I would prefer to just complete the project in Premiere. (I'm working with the CS4 version) The reason I hopped into FCP is because I'm having difficulty exporting completed projects from premiere. It works ok with rendering short HD clips but when I try to export the entire 23minute project the export crashes giving me the "unknown error compiling movie" message. I looked deeper into the error message and it said something about "source duration time out" and "insufficient source duration." I interpreted this initially as it didn't like writing the export to the external hard drive but when I switched to the regular hard drive the same thing happened again so I'm not sure what to think. I'd love to hear any ideas as to what might be causing this crash and suggestions for fixing it.
When you are advised to recompress your H264/mp4 type footage to a format like ProRes, what you are really being asked to do is convert your footage from a "Long-GOP" (Group-of-Pictures) format to an "intra" format.

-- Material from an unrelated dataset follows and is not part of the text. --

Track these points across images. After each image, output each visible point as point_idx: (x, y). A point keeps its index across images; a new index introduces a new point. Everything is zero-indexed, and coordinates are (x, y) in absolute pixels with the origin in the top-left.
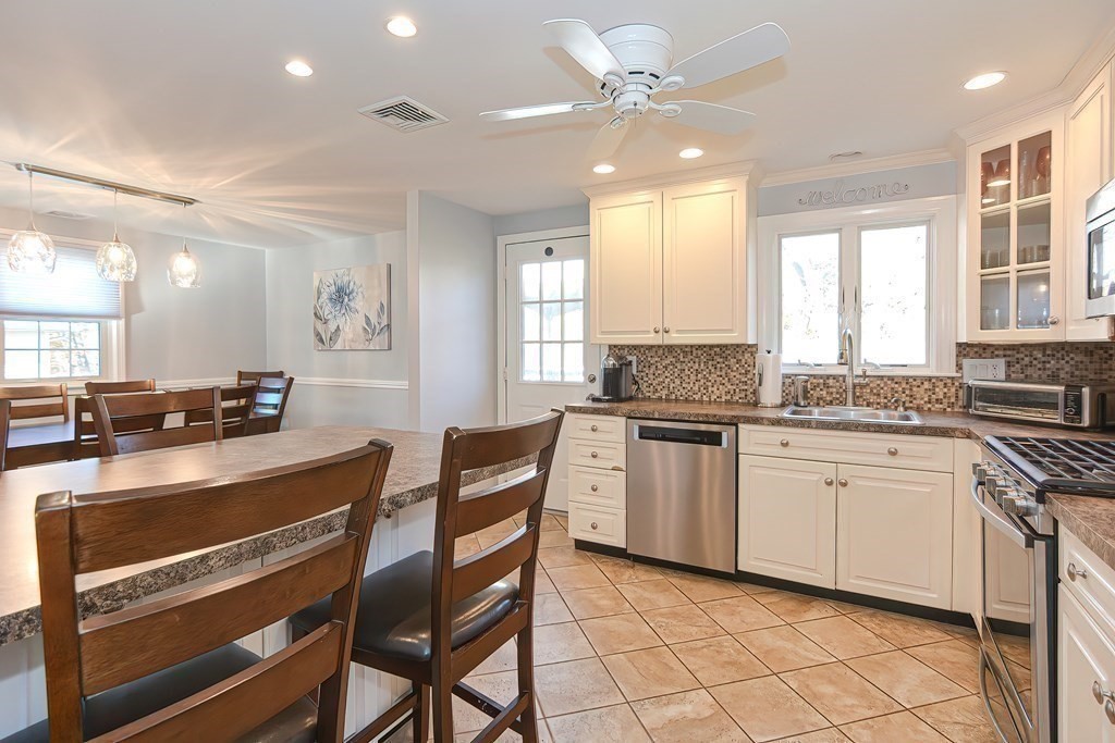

What this means is that the editing application really wants to deal with a stream of data that is composed of discrete frames -- that is an actual 29.97 frames per second (if that's the format you're working in) rather than the extremely highly compressed GOP strategy of providing 2 whole frames per second with the rest being "difference" predictive and bi-directional data, and that is your MP4-type codec. This also applies to formats like HDV, and is made even more complicated when the camera is producing 24 fps material, but being recorded to 29.97 Long-GOP. Its a nightmare.
The editing software has to create the discrete frames "on-the-fly" when you are trying to work with a GOP format. FCP never really got the hang of it, although what does exist almost works well enough to lull an operator into believing it will work. Another triumph of engineering over common sense. But when the shoe drops at the end of the day, it is time to pay the piper. Creating a low-bitrate MP4 from an HD ProRes timeline takes quite a while by itself, but the double expansion/compression of coming from a long-GOP source, edited on an intra timeline and then recompressed back, with the ibp re-ordering that is involved, is guaranteed to stack up the render big time. Even exporting a 1080P23.98 ProRes 42 minute show will take 14-16 hours if you want it converted to interlaced 29.97. I have seen the same project take up to 26 hours to yield a streaming H.264.
"I always pass on free advice -- its never of any use to me" Oscar Wilde.